Chinese Elm
Ulmus parvifolia
Few shade trees match the Lacebark Elm for year-round spectacle: exfoliating bark in cinnamon, olive, and tan through winter, glossy dark foliage through summer, and warm color in fall.
Ulmus parvifolia arrived from China, Korea, and Japan with a lot to offer and a few things to answer for. The exfoliating bark is genuinely spectacular in winter, revealing a jigsaw puzzle of brown, tan, olive, and cinnamon beneath the peeling outer layers. It grows fast to 40 or 50 feet, casts dense shade, tolerates a wide range of soils and pH, and resists Dutch elm disease, Japanese beetles, and elm leaf beetles with a robustness that its predecessors lacked. Songbirds are drawn to it as well, adding another layer of seasonal reward.

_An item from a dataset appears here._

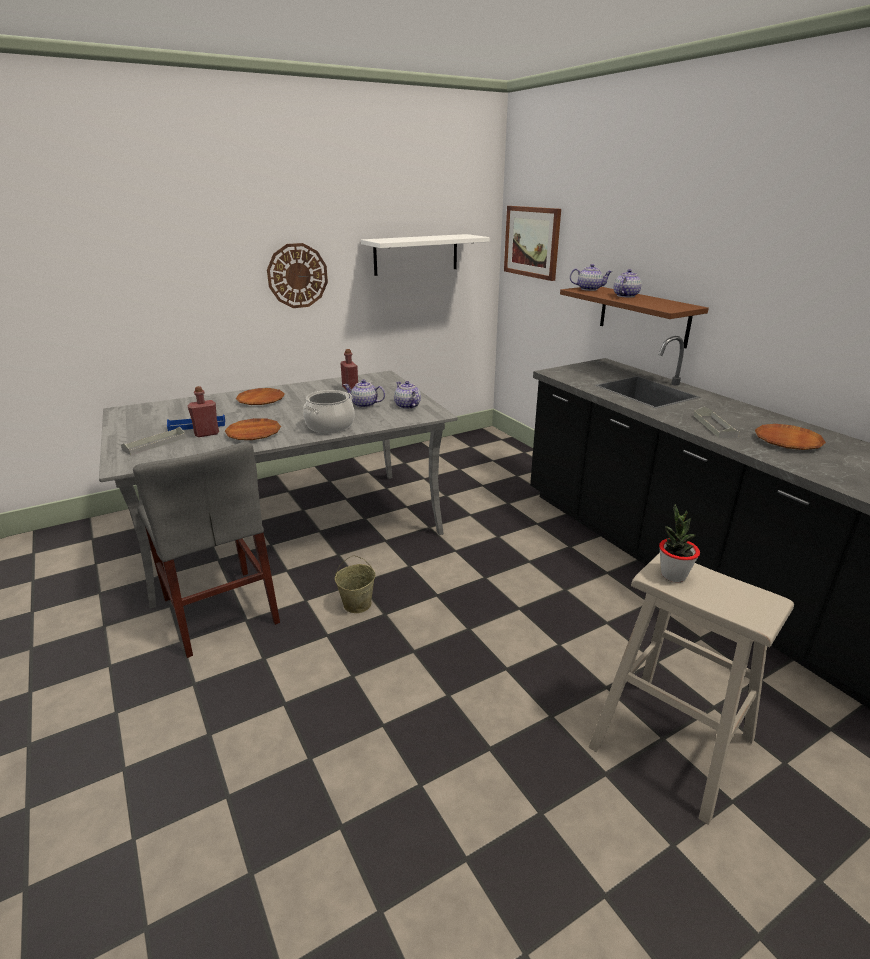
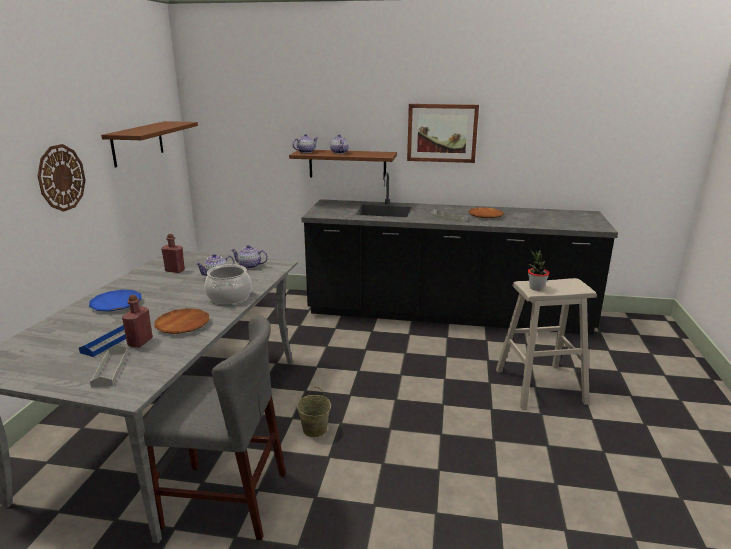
camera: 50 degrees left, 5 degrees down
(261, 400) = (116, 304): brown plate -> blue plate
(416, 254) = (138, 143): white shelf -> brown shelf
(532, 242) = (223, 123): picture -> picture (442, 133)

The caveats are real. Its wood is brittle and wind-prone, so avoid planting near structures or parking areas where falling branches create liability. More significantly, it self-seeds freely and has naturalized invasively in some regions, meaning gardeners outside the Southeast should check local guidance before planting. Where native alternatives such as River Birch or American Hornbeam are viable, they deserve the consideration. Where Chinese Elm genuinely fits, choose named cultivars over seedlings for more predictable form and performance.